Saturday, 25 May 2019

Mick Herron - Joe Country


Rating: 5/5

Review:
Another cracker from Mick Herron

Joe Country is the sixth in Mick Herron’s Slough House series and it’s well up to standard – meaning that it’s terrific.

A note for new readers: do not start here. You need to read the previous books to have any real idea of what is going on in Joe Country. (Be assured that reading them will be an unalleviated pleasure.) For those of us who know and love the series, this is an excellent instalment. The plot involves several of the Slow Horses ending up on a potentially deadly chase in snowbound Wales, more sneaky and convoluted chicanery by Diana Taverner, the return of Frank Harkness among other threads, while the characters we know (and sort-of love) develop – or at least continue to be their well-drawn, entertaining selves. Meanwhile, Jackson Lamb continues to be repellently wonderful and often laugh-out-loud funny.

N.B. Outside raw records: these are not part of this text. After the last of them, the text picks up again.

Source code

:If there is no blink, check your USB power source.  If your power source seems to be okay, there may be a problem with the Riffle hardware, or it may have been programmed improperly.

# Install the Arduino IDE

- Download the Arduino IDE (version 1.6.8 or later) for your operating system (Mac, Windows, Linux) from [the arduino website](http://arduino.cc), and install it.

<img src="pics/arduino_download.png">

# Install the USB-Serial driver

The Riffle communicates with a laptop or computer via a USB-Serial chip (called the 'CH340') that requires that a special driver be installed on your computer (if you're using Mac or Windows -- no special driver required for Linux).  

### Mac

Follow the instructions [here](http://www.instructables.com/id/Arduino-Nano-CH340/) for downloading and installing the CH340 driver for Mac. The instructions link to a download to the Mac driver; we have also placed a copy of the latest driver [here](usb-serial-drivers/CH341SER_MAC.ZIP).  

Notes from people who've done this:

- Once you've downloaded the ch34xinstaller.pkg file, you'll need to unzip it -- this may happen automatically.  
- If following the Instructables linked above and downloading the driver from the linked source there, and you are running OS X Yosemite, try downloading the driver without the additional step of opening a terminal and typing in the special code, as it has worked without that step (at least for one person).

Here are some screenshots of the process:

He really is one of the great creations of 21st-Century fiction and remains on excellent form here.

Herron manages to combine humour with a genuinely exciting story from which, as always, we really don’t know which characters will emerge alive. He writes and structures it extremely well and I was hooked pretty well from page 1. In short, this is a really good Slough House book; probably no more really need be said. Very warmly recommended.